Asked to respond to the stern criticism his trip had received, Johnson said he was “quite a grown-up at 82 years old”.
“I’m prepared to take that criticism and I’m also prepared to counter – which is to say, if we really wanted to build bridges with China, we have to go ahead and do things which need to be done … I think this is a project which needs to be done.”
The long-delayed UN report – released last week as Bachelet stepped down – found that some Beijing policies had resulted in “serious human rights violations” in Xinjiang, and urged the Chinese government to repeal them.
It linked Beijing’s employment policies to forced labour; found evidence of torture in detention camps that the Chinese government describes as vocational training centres; and pointed to “unusual” and “coercive” government actions that led to a starkly plunging birth rate in the region.

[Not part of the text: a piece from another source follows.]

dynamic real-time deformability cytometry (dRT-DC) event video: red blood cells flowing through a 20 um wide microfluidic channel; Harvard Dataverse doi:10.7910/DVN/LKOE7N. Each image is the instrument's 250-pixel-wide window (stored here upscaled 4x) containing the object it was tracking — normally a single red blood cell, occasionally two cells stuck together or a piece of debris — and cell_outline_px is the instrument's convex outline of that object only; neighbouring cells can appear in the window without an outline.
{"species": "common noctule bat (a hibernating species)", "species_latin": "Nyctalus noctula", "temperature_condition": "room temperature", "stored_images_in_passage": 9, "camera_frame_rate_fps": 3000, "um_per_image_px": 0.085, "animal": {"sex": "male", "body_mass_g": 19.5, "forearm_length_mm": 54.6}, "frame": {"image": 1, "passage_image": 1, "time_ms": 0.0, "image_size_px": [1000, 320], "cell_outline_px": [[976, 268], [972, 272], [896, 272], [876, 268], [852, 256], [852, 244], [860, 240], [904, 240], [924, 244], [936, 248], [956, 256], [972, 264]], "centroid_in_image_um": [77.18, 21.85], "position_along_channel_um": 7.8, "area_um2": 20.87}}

Speaking last week as foreign secretary, Truss said that Britain would “continue to act with international partners to bring about a change in China’s actions, and immediately end its appalling human rights violations in Xinjiang”.

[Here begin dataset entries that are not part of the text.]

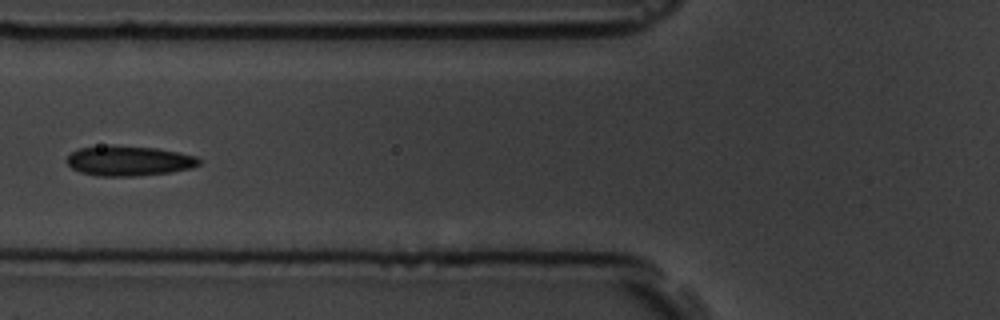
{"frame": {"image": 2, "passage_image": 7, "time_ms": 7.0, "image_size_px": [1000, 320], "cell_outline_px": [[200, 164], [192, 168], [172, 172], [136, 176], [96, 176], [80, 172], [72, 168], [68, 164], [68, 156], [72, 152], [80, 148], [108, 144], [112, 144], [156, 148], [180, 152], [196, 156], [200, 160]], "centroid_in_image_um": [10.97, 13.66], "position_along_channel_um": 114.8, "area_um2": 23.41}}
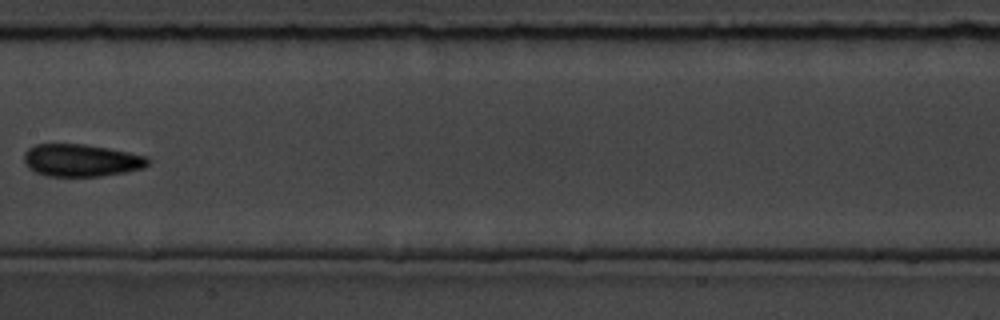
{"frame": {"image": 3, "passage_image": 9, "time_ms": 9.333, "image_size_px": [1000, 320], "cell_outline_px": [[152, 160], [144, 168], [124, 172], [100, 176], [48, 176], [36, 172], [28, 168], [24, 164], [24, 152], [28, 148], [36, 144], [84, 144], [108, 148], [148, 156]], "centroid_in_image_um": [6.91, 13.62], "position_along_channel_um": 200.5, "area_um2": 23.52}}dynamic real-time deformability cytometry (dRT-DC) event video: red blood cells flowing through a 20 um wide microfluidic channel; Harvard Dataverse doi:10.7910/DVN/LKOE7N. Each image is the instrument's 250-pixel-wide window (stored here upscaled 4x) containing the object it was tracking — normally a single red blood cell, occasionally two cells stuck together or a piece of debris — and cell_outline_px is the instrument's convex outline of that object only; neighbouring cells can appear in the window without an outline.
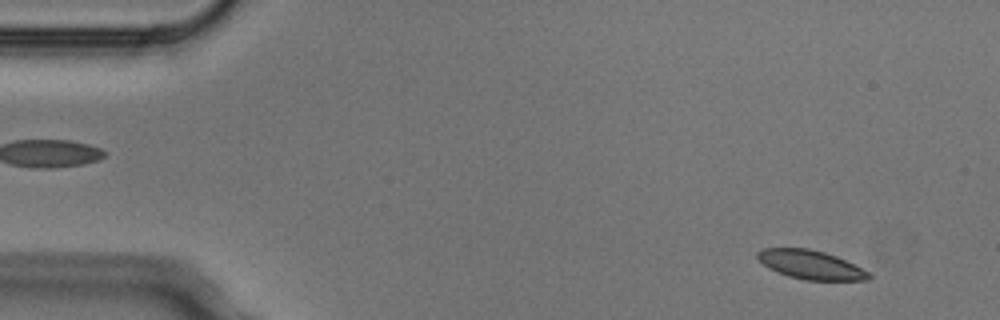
{"species": "Egyptian fruit bat (a non-hibernating species)", "species_latin": "Rousettus aegyptiacus", "temperature_condition": "cold", "stored_images_in_passage": 5, "camera_frame_rate_fps": 3000, "um_per_image_px": 0.085, "animal": {"sex": "male"}, "frame": {"image": 1, "passage_image": 1, "time_ms": 0.0, "image_size_px": [1000, 320], "cell_outline_px": [[872, 276], [868, 280], [804, 280], [788, 276], [768, 268], [756, 256], [756, 252], [764, 248], [808, 248], [824, 252], [836, 256], [868, 272]], "centroid_in_image_um": [68.87, 22.5], "position_along_channel_um": 16.1, "area_um2": 18.5}}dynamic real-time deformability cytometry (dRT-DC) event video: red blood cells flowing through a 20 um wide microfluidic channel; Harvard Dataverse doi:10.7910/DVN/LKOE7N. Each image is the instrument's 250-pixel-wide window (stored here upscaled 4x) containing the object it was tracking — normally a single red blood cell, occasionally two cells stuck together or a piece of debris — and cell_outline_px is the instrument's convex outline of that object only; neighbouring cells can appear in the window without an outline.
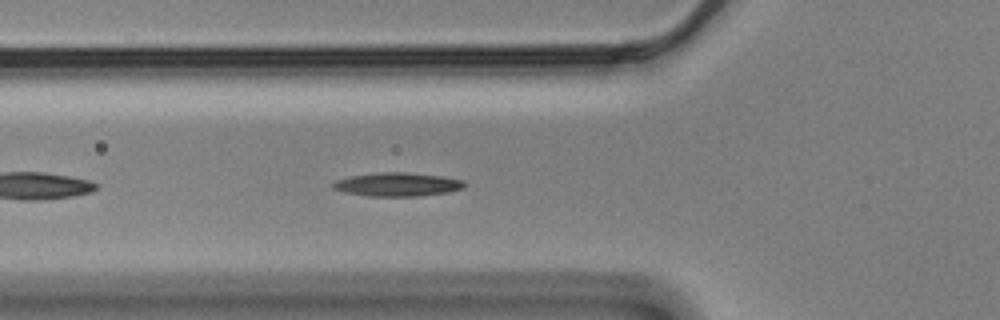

China rejected all accusations of human rights violations in Xinjiang and said that the report was based on “disinformation and lies fabricated by anti-China forces” which “undermines the credibility” of the UN office.
Johnson said that Beijing continued to offer “moral” and “practical support” to his project.
Upon leaving, he said, he received a note from China’s ambassador to Britain, Zheng Zeguang, which he read to the Post.
“I’m sorry to hear that the Marco Polo project filming has been postponed temporarily because of the Covid-19 situation. As we say in China, anything worth having is worth waiting for. The route strode by Marco Polo will always be there,” Zheng wrote.
“Please rest assured myself and my embassy will continue to offer all necessary assistance for the completion of your venture and the realisation of your dream,” he added.
Johnson refused to comment on the China policy of his son Boris in his time in office, but said he had been watching the former prime minister’s farewell speech just before he was reached by telephone.
Johnson said he would like Truss to return to the “golden age” era of China policies the British government pursued before his son came to power.
“I hope that we will build on what I might call the Cameron-Osborne legacy rather than trying to walk away from what we’ve built over those golden years,” he said.
Sam Hogg, author of the weekly intelligence briefing Beijing to Britain, called Johnson’s visit “particularly jarring” since Truss has “pledged to revisit the Integrated Review and upgrade China to an ‘official threat’ and the United Nations has found evidence of potential crimes against humanity in the region”.
“It comes across less as documentary-making, and more as dark tourism. If gross human rights abuses aren’t enough to put them off visiting the region, what is?”